A massless string is wrapped around the equator of a solid sphere (mass M = 76.2 kg, radius R = 0.211 m). A girl holds the free end of the string, and the sphere is released from rest, Assume:
- the sphere is always parallel to the floor
- the string is always perpendicular to the radius of the sphere
- the string does not slip over the sphere

What is the length of the string that has been unwound when the sphere reaches an angular speed ω = 28.6 rad/s?

Can someone please help?

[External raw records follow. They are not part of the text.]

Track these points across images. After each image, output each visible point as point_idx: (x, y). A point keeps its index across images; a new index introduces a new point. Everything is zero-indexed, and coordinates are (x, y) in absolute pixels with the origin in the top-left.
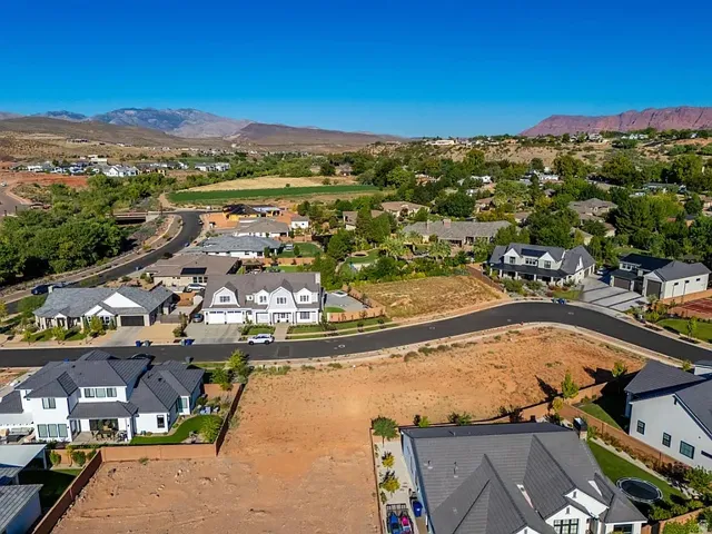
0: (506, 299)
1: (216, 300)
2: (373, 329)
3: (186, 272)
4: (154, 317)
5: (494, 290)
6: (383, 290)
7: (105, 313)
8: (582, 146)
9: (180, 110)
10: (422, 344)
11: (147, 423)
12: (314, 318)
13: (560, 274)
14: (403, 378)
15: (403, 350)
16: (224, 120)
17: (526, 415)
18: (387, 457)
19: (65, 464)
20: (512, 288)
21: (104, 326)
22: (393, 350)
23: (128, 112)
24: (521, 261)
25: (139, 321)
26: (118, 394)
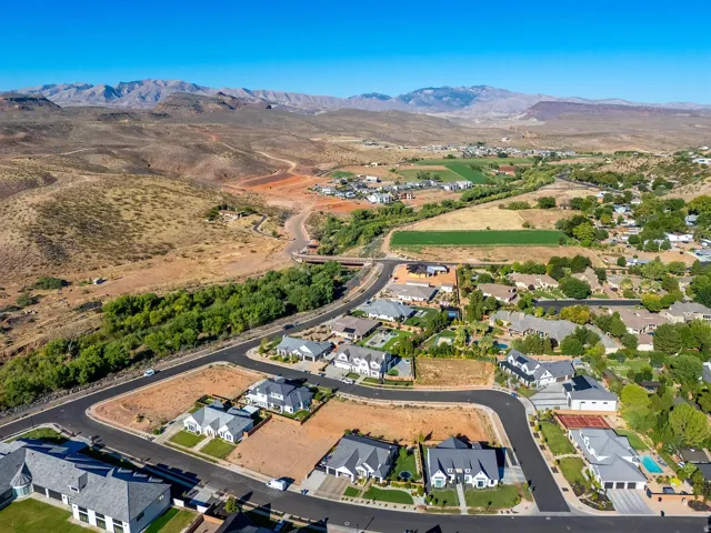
0: (491, 385)
2: (399, 388)
3: (347, 330)
4: (317, 358)
5: (491, 378)
6: (431, 364)
9: (472, 88)
11: (288, 409)
12: (378, 375)
13: (531, 378)
16: (514, 95)
19: (263, 416)
20: (501, 379)
21: (298, 359)
22: (395, 402)
23: (426, 91)
24: (515, 364)
25: (310, 359)
26: (282, 398)
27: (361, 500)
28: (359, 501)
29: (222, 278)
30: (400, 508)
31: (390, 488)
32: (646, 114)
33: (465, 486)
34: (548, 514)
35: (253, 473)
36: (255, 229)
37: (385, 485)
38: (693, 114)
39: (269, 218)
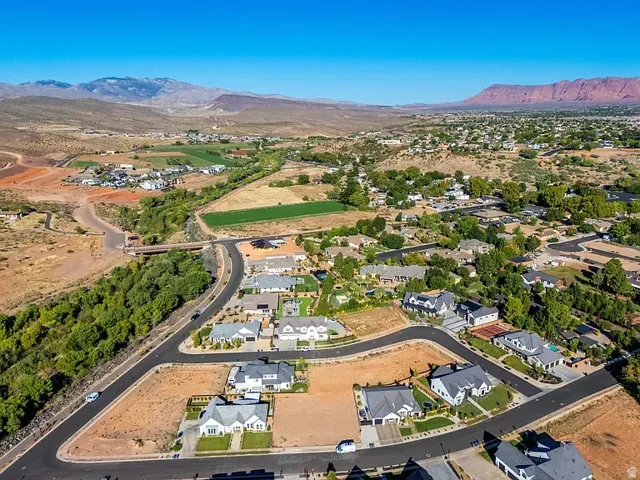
0: (409, 324)
1: (285, 330)
2: (350, 343)
3: (259, 307)
5: (404, 318)
6: (353, 318)
7: (240, 337)
8: (497, 154)
10: (370, 351)
11: (283, 386)
12: (326, 337)
13: (434, 311)
14: (362, 368)
15: (362, 354)
16: (196, 88)
17: (401, 383)
18: (359, 396)
19: (265, 398)
20: (412, 317)
22: (359, 355)
23: (108, 81)
24: (417, 303)
25: (253, 339)
26: (275, 377)
27: (418, 435)
28: (417, 436)
29: (63, 284)
30: (442, 431)
31: (427, 418)
32: (305, 107)
33: (474, 398)
34: (534, 397)
35: (313, 448)
36: (47, 227)
37: (423, 417)
38: (336, 107)
39: (54, 215)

Here is what I did but answer is wrong:

v = ωr = 6.0346 m/s

vf^2 = v0^2 + 2as
s = 1.86 m

1.86 = 1/2at^2
t= .615s

.615s * 28.6 = 17.59

17.59 * .211 = 3.7...but this wrong...please help?

 

[tiny-tim]

hi sweetpete28!

(try using the X² and X₂ buttons just above the Reply box )

v = ωr = 6.0346 m/s

vf^2 = v0^2 + 2as
s = 1.86 m

you're assuming that a = g

what about the tension? ​

 

[sweetpete28]

Ohhh

You're right! Tension would = mg since it does not fall...right? So there is 0 acceleration.

I know θ(t) multiplied by radius r will give me length string has been unwound...but how do I get what t equals? I'm still stuck...

 

[sweetpete28]

If mg is tension = 748 N and work done on sphere is 555J once it reaches 28.6 rad/s angular velocity...can I divide 555J by 748N to get length unwound since F times d = Work??

Which would give answer of 555/748 = .742 m?

 

[tiny-tim]

hi sweetpete28!

Ohhh

You're right! Tension would = mg since it does not fall...right? So there is 0 acceleration.

nooo, of course it accelerates, but at less than g

either call the tension T, and consider forces and torques,

or (probably easier) use conservation of energy ​

 

[sweetpete28]

If mg is tension = 748 N and work done on sphere is 555J once it reaches 28.6 rad/s angular velocity...can I divide 555J by 748N to get length unwound since F times d = Work?? (I used KE = 1/2MIω^2 to get work done on sphere = 555J).

Which would give answer of 555/748 = .742 m?